“In the last couple of weeks, I’ve learned a great deal more about what happened in this incident,” Harding told the inquiry that was set up in response to the phone-hacking scandal at News Corp.’s now defunct News of the World. “I sorely regret the intrusion.”
Reporter Patrick Foster hacked into officer Richard Horton’s e-mail in May 2009 to expose him as the writer of an unauthorized “Nightjack” blog about police work. Lawyers for Horton, to prevent the story from being published, raised the possibility that the e-mail had been illegally accessed.
Foster told his editor and the newsroom’s lawyer who advised him to continue to pursue the story through legitimate means and told Horton’s counsel that his identity was revealed through deduction, Harding said.
The Metropolitan Police Service is investigating the Times over e-mail hacking, Labour party lawmaker Tom Watson said in an e-mail last week. The paper is the third News Corp. title in London to come under suspicion in related probes of phone hacking, computer hacking and bribes to police officers. The scandal erupted in July after revelations that the News of the World accessed messages on a murdered schoolgirl’s mobile phone.
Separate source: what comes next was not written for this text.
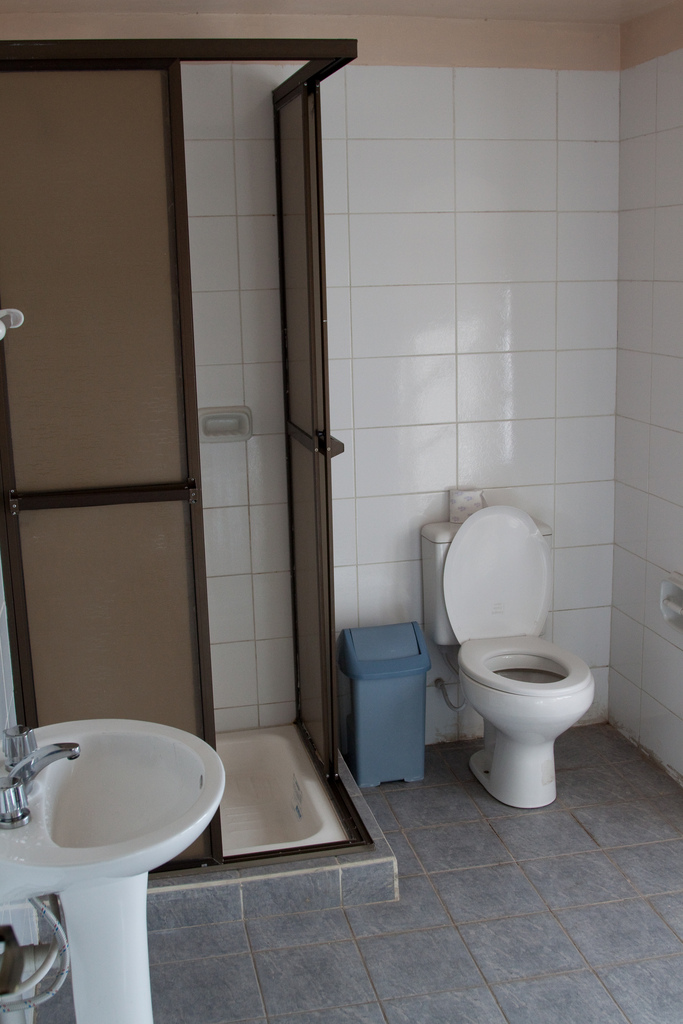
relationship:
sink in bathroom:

Harding has sent a written apology to Horton and Judge David Eady, the judge in the U.K. high court who decided not to block the story’s publication based on that testimony, Harding said.
Foster didn’t immediately respond to an e-mail. A call to Judge Eady’s office wasn’t immediately returned.
“I was not aware of exactly what he had done. I was aware we had a concern” before the article was published, Harding said. “That’s remained the case until I’d got all of these e- mails and all of this documentation in front of me in the last couple of weeks.”
The Times published the stories revealing the police officer because it was in the public interest, Harding said.
News Corp. (NWSA)’s internal investigation team is actively turning over evidence of wrongdoing at its U.K. titles to police.